I would say inplace of opening explicit cursor, let oracle use implicit cursor and use simple loops to achieve your requirements:

declare

begin
for rec in ( select employee_id
             from employees )
  Loop                   
          for rcrd in (Select bill from employee_bill 
                      where employee_id = rec.employee_id)
           loop

            /***Process your bills***/

           end loop;                           

  end loop;

end; 
1
Boneist On

The problem with your code is that it's doing an awful lot of context switching, so it's no wonder that it's slow.

From what I can tell, your code is doing something like:

  1. In Pro*C, go to the database
  2. In the database, open the first cursor
  3. Back in Pro*C, ask the database for a row from the cursor
  4. The database sends back a row
  5. In Pro*C, go to the database
  6. In the database, open the second cursor, passing in the values from the first cursor
  7. In Pro*C, ask the database for a row from the second cursor
  8. The database sends back a row
  9. In Pro*C, ask the database to update the row(s) based on the results from the second cursor
  10. The database updates the rows.
  11. Repeat steps 7-10 until there are no more rows to fetch from cursor 2
  12. Repeat steps 3.11 until there are no more rows to fetch from cursor 1

I think you can see that there's an awful lot of unnecessary to-ing and fro-ing going on there... and in fact, it's likely that that's where the majority of your time is being spent.

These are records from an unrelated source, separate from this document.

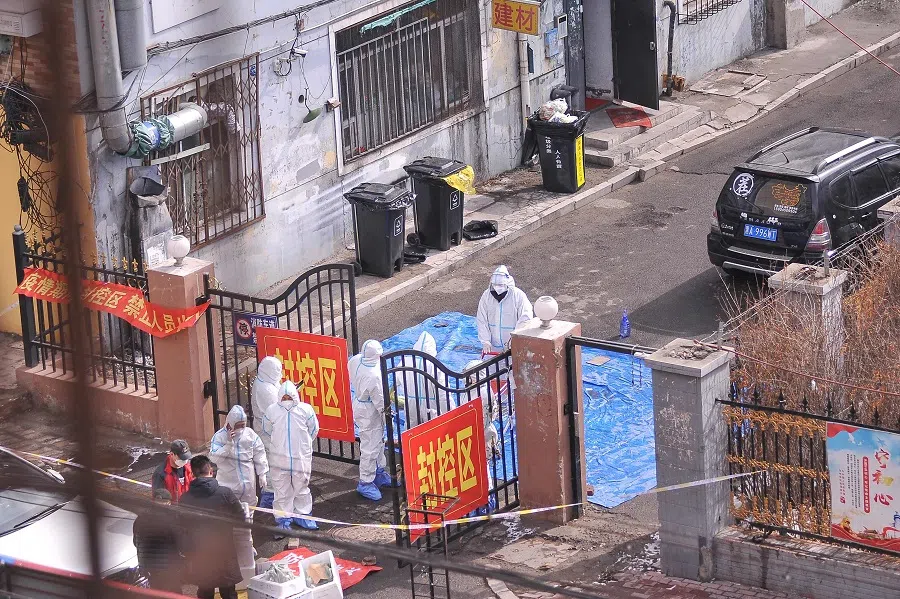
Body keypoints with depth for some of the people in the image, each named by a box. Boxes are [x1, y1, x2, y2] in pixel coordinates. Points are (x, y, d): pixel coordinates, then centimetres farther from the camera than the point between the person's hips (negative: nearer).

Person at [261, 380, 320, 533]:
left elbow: (313, 430, 6)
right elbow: (267, 430, 9)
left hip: (301, 457, 0)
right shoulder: (272, 411, -7)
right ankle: (283, 518, 17)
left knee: (301, 488, 15)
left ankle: (302, 515, 29)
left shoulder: (305, 410, -8)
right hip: (279, 459, 0)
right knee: (282, 490, 6)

Were it not for your mentor's requirements (which I assume are for teaching purposes only), you could do this in a single update statement, like so:

update recibos
set    f_p_camb_est = '20161212',
       op_cambest = 'SIMD0943'
where  (imp_tot_rec - imp_cta) > 0
and    f_p_camb_est = '29991231'; 

(N.B. if f_p_camb_est is of DATE datatype, then the string literals need to be converted into DATEs using DATE or to_date(), e.g. DATE '29991231', to_date('20161212', 'yyyymmdd'), unless you're going to pass in a parameter that's already of DATE datatype.)

Doing it this way means that you can plug the update statement into your Pro*C app and it will do:

  1. In Pro*C, ask the database to execute the update statement
  2. The database executes the update statement
  3. Control is returned back to Pro*C.

That's 2 context switches in total - a massive reduction than from your original method!

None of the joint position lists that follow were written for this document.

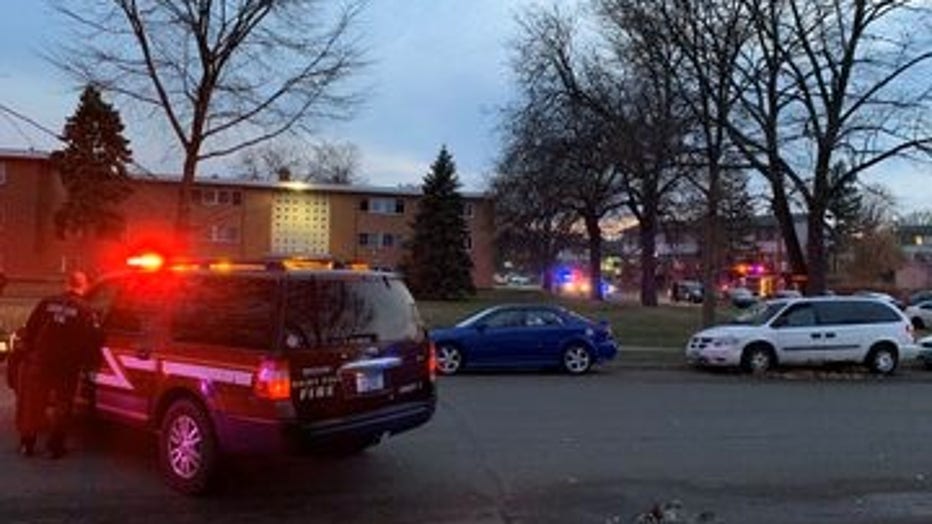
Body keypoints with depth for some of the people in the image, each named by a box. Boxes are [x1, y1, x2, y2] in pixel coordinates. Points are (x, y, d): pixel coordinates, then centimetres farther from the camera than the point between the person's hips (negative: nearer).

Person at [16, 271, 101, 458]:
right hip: (66, 368, -3)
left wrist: (30, 353, 17)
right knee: (62, 406, 10)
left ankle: (27, 444, 25)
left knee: (33, 404, 17)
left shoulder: (47, 303, 1)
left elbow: (29, 331, 5)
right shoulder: (86, 311, -9)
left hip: (39, 364, 3)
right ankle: (55, 447, 11)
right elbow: (93, 342, -11)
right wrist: (85, 362, 5)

However, your mentor has asked for (IMHO) the daft way of updating the rows by doing it one nis_rad at a time.

In that case, you are still far better off doing the bulk of the work in the database - there is *no* point in sending rows back to your app from the database only for your app to do nothing with them except pass them back into the database. The way you would do this on the database side is in PL/SQL, like so:

begin
  for rec in (select distinct nis_rad, sec_nis
              from   recibos
              where  (imp_tot_rec - imp_cta) > 0
              and    f_p_camb_est = '29991231')
  loop
    update recibos
    set    f_p_camb_est = '20161212',
           op_cambest = 'SIMD0943'
    where  nis_rad = rec.nis_rad
    and    (imp_tot_rec - imp_cta) > 0
    and    f_p_camb_est = '29991231';
  end loop;
end;
/

You could either call this directly from Pro*C as an anonymous block or you could create it as a procedure in the database (potentially with parameters), and then call the procedure from Pro*C.

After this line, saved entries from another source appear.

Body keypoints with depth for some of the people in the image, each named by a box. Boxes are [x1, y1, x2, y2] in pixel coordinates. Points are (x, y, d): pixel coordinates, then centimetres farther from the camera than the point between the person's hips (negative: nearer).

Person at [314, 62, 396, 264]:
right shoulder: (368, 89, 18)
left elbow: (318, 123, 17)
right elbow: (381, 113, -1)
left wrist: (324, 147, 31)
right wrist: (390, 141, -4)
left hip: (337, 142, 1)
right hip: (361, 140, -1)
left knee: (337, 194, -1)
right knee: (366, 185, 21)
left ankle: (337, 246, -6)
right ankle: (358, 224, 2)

Either way, the overall flow looks like:

  1. In Pro*C, ask the database to execute the PL/SQL
  2. The database executes the PL/SQL
  3. Control is returned back to Pro*C.

I know this looks like 2 context switches, but you also need to take account of the context switching within the database, when it switches between the PL/SQL and SQL engines, which looks something like:

  1. The PL/SQL engine requests a cursor
  2. The SQL engine opens the cursor
  3. The PL/SQL engine requests a row from the cursor
  4. The SQL engine passes a row back
  5. The PL/SQL engine stored the information in the rec record
  6. The PL/SQL engine asks the SQL engine to execute the update statement, based on the nis_rad value from the rec record
  7. The SQL engine runs the update statement
  8. Repeat steps 1 - 7 until no more rows are returned

which, as I'm sure you can see is a lot more than the 2 context switches we had overall if you had just run the single update statement instead.

Hopefully that clears things up a bit for you?